#### [Supplied data]
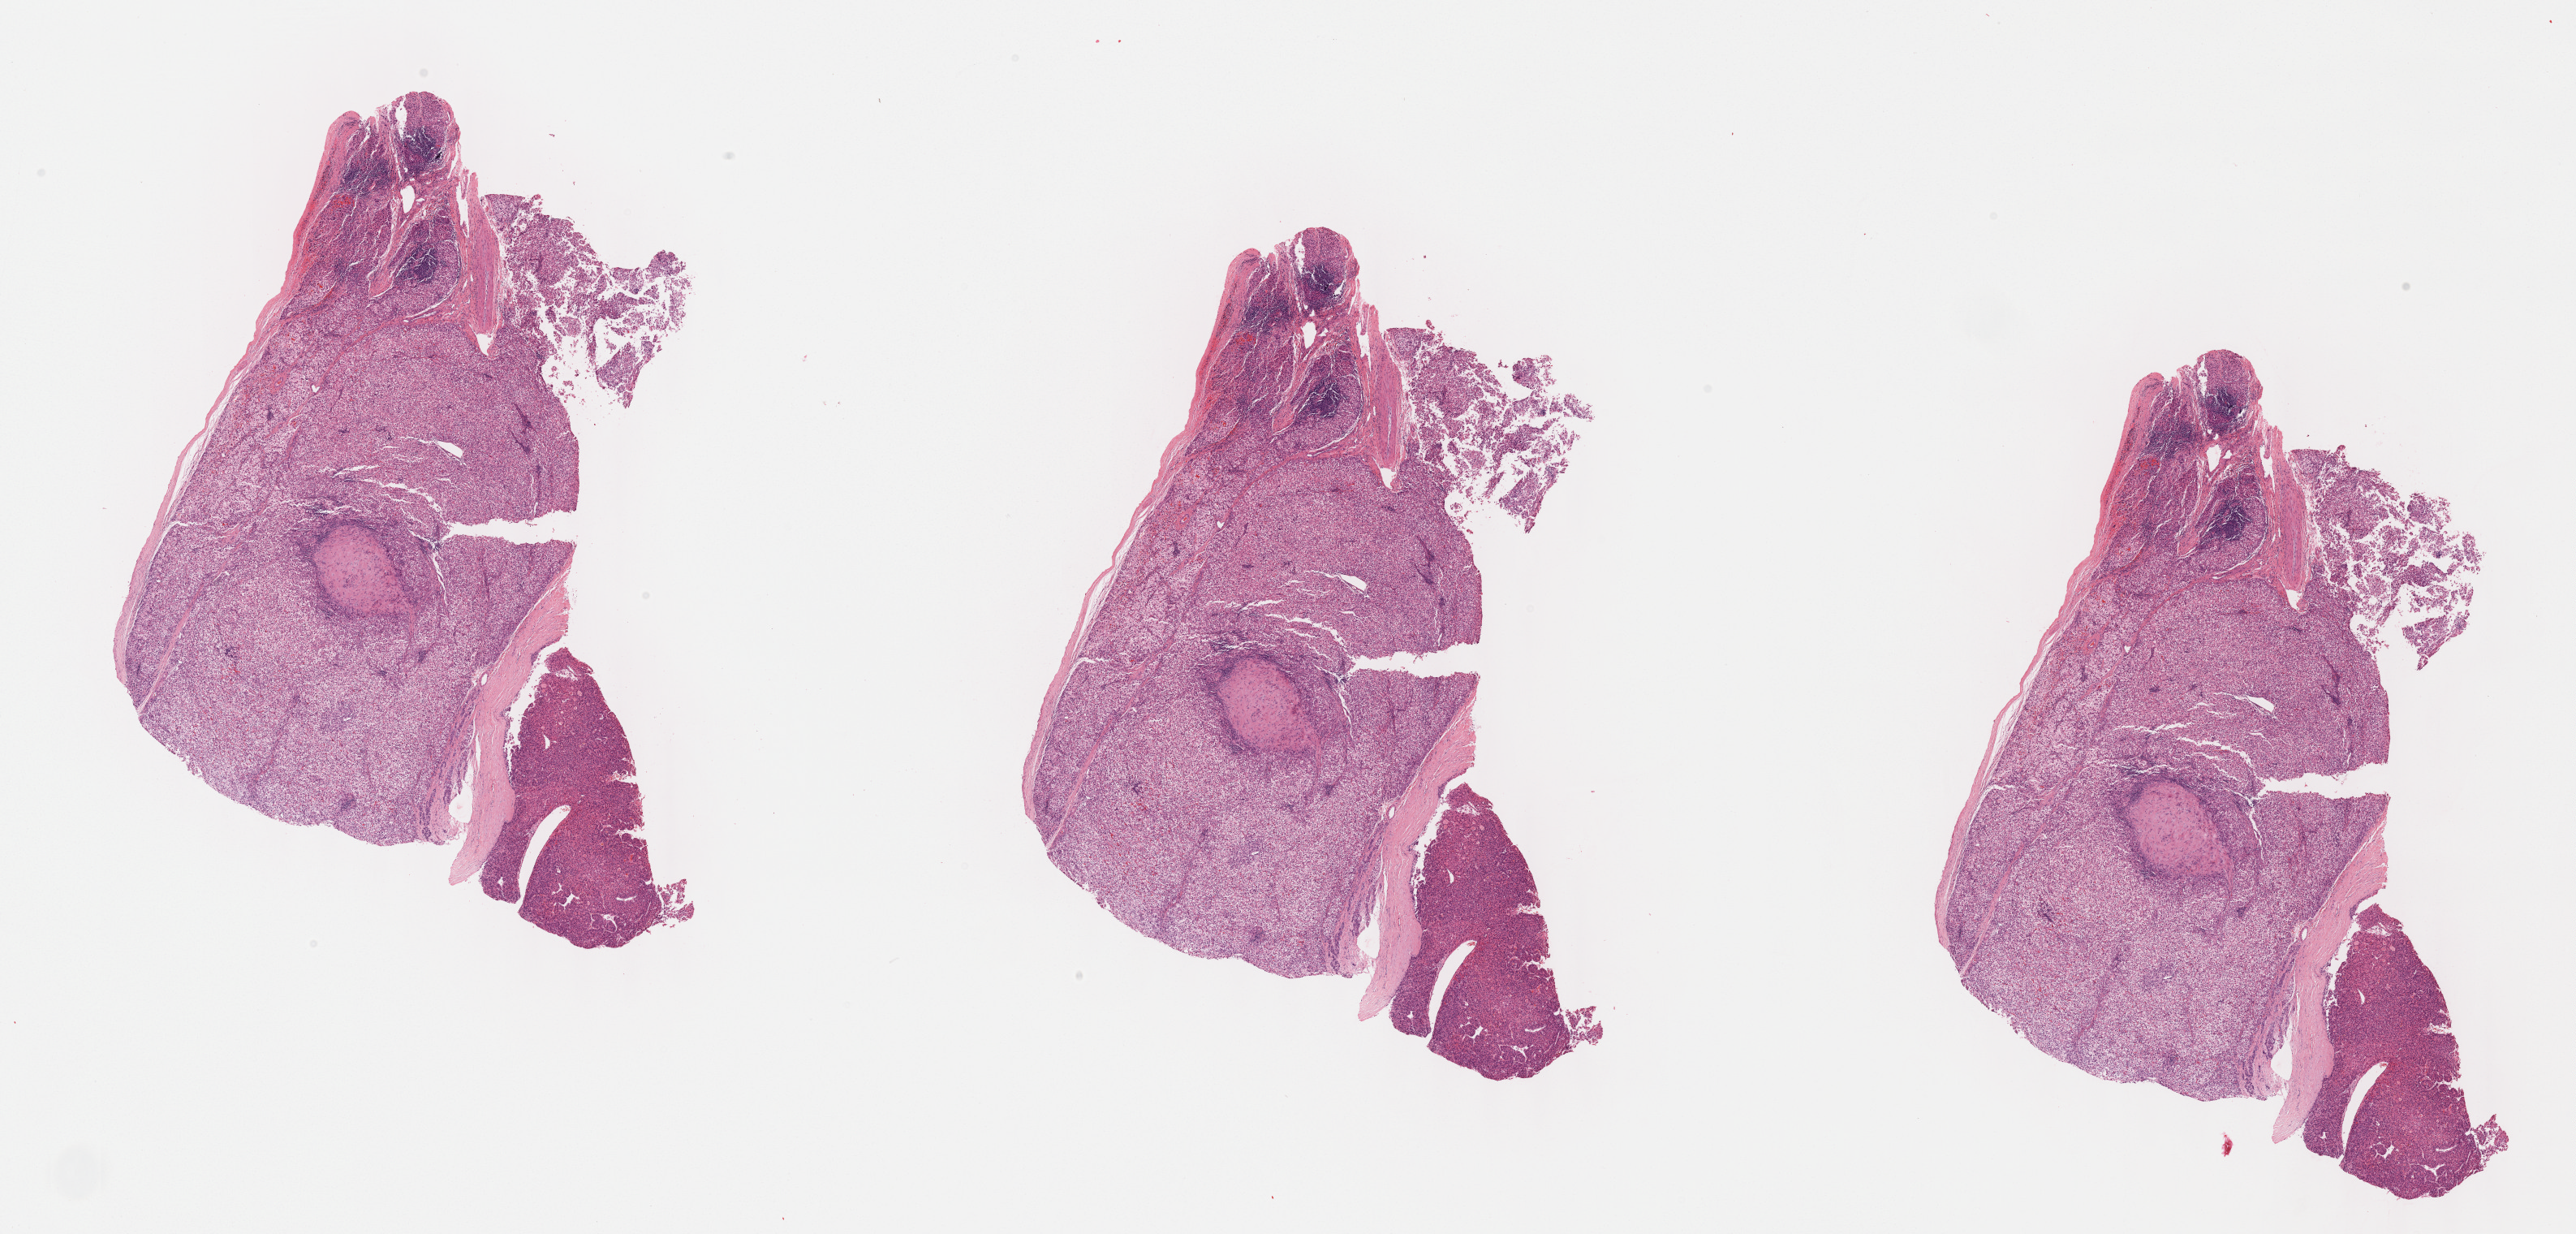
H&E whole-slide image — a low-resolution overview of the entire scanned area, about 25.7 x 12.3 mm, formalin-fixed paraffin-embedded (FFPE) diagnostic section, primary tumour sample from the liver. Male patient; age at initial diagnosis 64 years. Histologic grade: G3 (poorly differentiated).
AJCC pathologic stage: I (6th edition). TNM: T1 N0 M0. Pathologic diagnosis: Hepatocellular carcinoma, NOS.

---

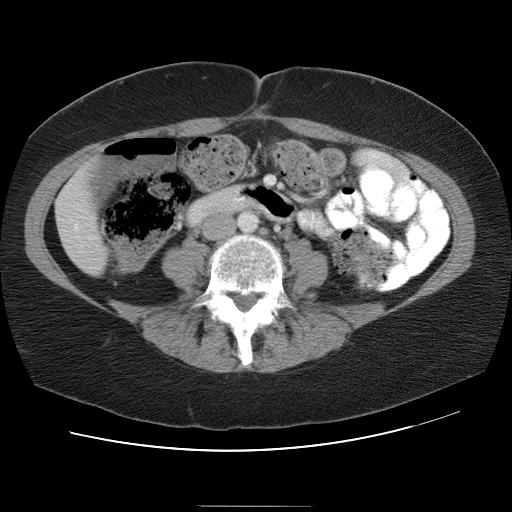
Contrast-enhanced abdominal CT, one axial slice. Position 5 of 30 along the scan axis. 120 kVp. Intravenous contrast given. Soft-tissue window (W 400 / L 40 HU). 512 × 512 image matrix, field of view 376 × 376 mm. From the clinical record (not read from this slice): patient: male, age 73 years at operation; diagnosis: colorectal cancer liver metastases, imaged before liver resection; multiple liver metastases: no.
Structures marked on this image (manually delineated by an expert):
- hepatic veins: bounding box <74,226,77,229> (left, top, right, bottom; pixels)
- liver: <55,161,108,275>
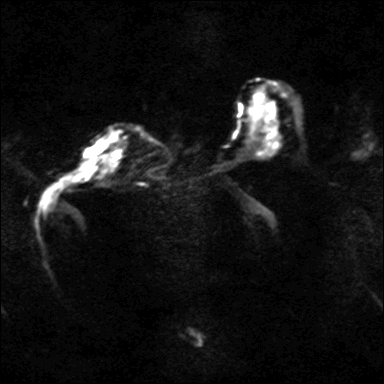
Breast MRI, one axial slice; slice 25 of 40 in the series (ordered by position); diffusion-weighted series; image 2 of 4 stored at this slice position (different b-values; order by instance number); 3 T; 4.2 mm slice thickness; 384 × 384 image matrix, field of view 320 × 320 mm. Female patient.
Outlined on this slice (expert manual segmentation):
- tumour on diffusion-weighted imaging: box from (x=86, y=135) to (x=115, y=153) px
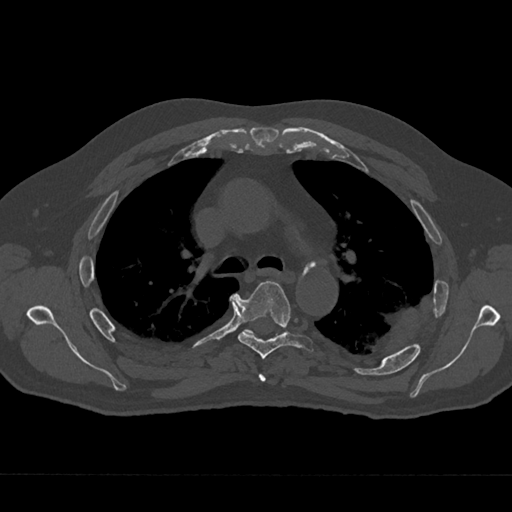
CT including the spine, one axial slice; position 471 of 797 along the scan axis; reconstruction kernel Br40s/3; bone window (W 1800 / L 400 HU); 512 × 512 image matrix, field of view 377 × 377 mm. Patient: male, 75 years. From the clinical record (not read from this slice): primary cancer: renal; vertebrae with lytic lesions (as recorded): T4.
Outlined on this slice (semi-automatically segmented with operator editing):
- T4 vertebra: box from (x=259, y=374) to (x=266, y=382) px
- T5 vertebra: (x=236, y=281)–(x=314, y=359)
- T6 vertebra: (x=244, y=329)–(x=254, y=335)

#### [Your goal]
Go through the entries above and copy out every line that includes the word "diffusion".

#### [Output of the task]
Breast MRI, one axial slice; slice 25 of 40 in the series (ordered by position); diffusion-weighted series; image 2 of 4 stored at this slice position (different b-values; order by instance number); 3 T; 4.2 mm slice thickness; 384 × 384 image matrix, field of view 320 × 320 mm. Female patient.
- tumour on diffusion-weighted imaging: box from (x=86, y=135) to (x=115, y=153) px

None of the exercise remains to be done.